▸ WHAT THIS TASK INVOLVES
Return exactly these lines and no others: the one containing "[49,707,144,722] морфологие ->" and all that follow it to the end of the listing below.

▸ DATA TO USE
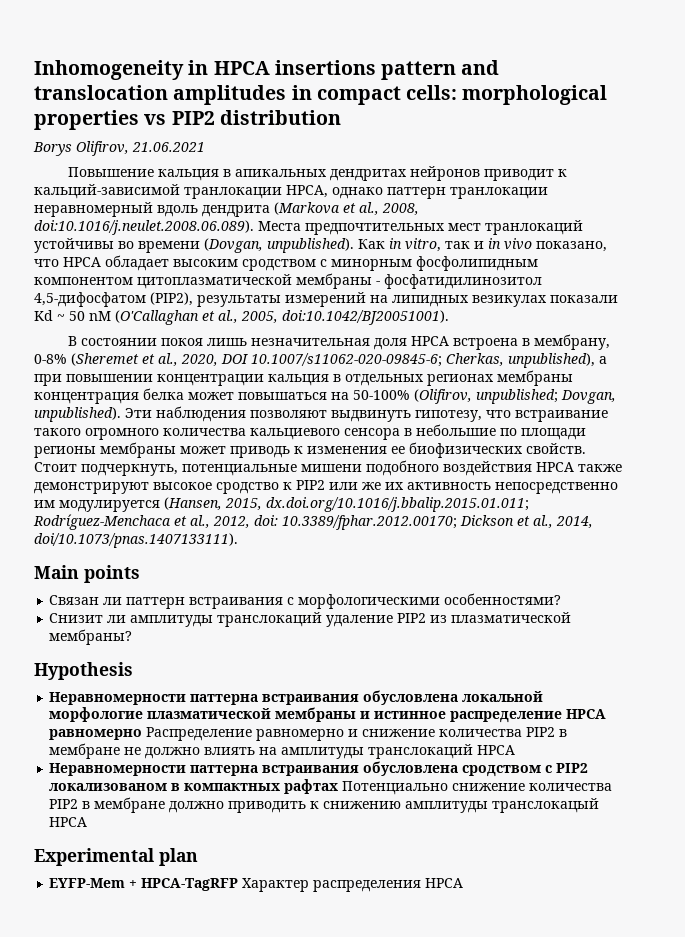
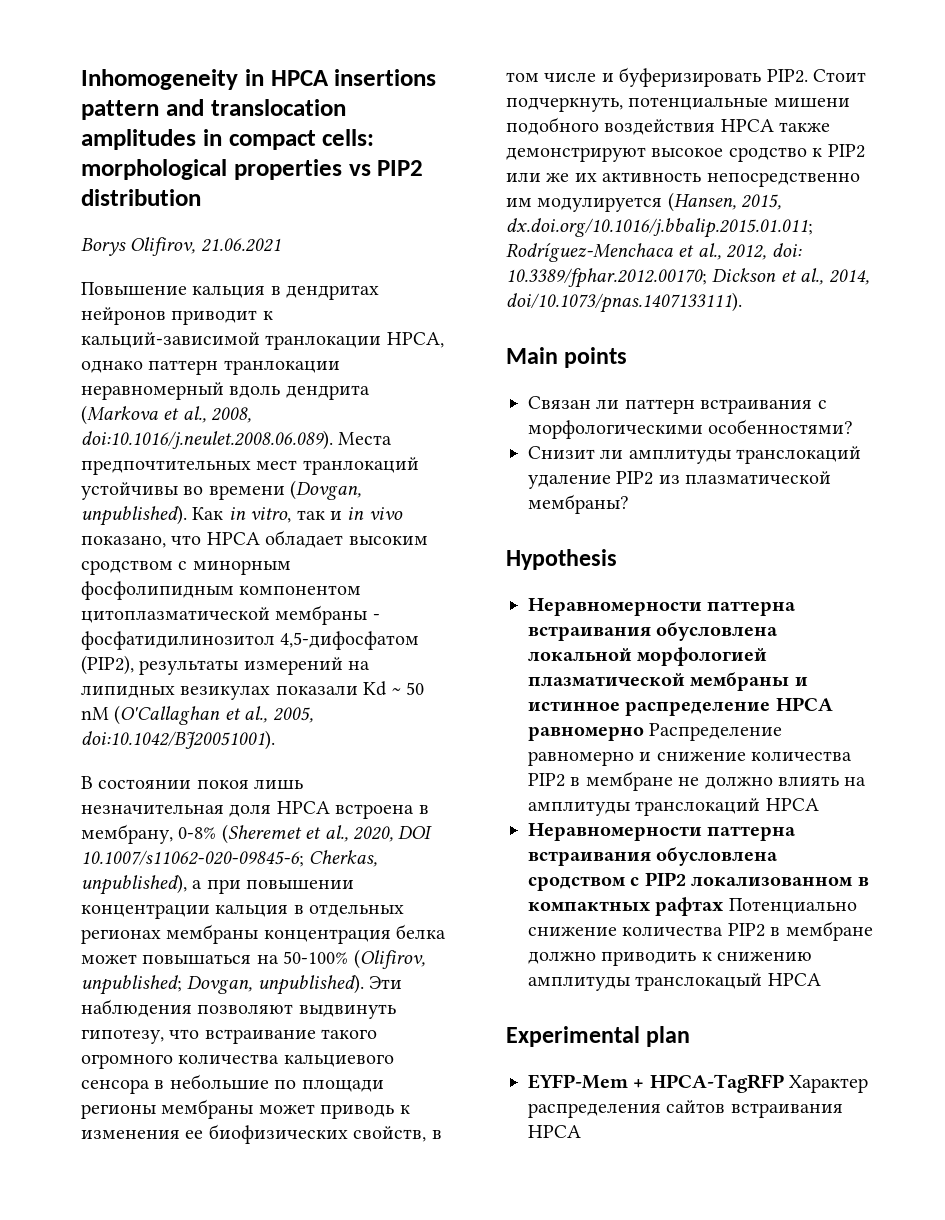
[234,169,327,177] апикальных -> (281, 290) none
[526,443,586,454] свойств. -> [353,1126,442,1142] [506,67,808,87] свойств, в том числе и буферизировать PIP2.
[49,707,144,722] морфологие -> [637,647,768,666] морфологией
[49,783,168,791] локализованом -> [691,877,854,886] локализованном
(422, 886) none -> [666,1100,843,1118] сайтов встраивания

▸ TASK ANSWER
[49,707,144,722] морфологие -> [637,647,768,666] морфологией
[49,783,168,791] локализованом -> [691,877,854,886] локализованном
(422, 886) none -> [666,1100,843,1118] сайтов встраивания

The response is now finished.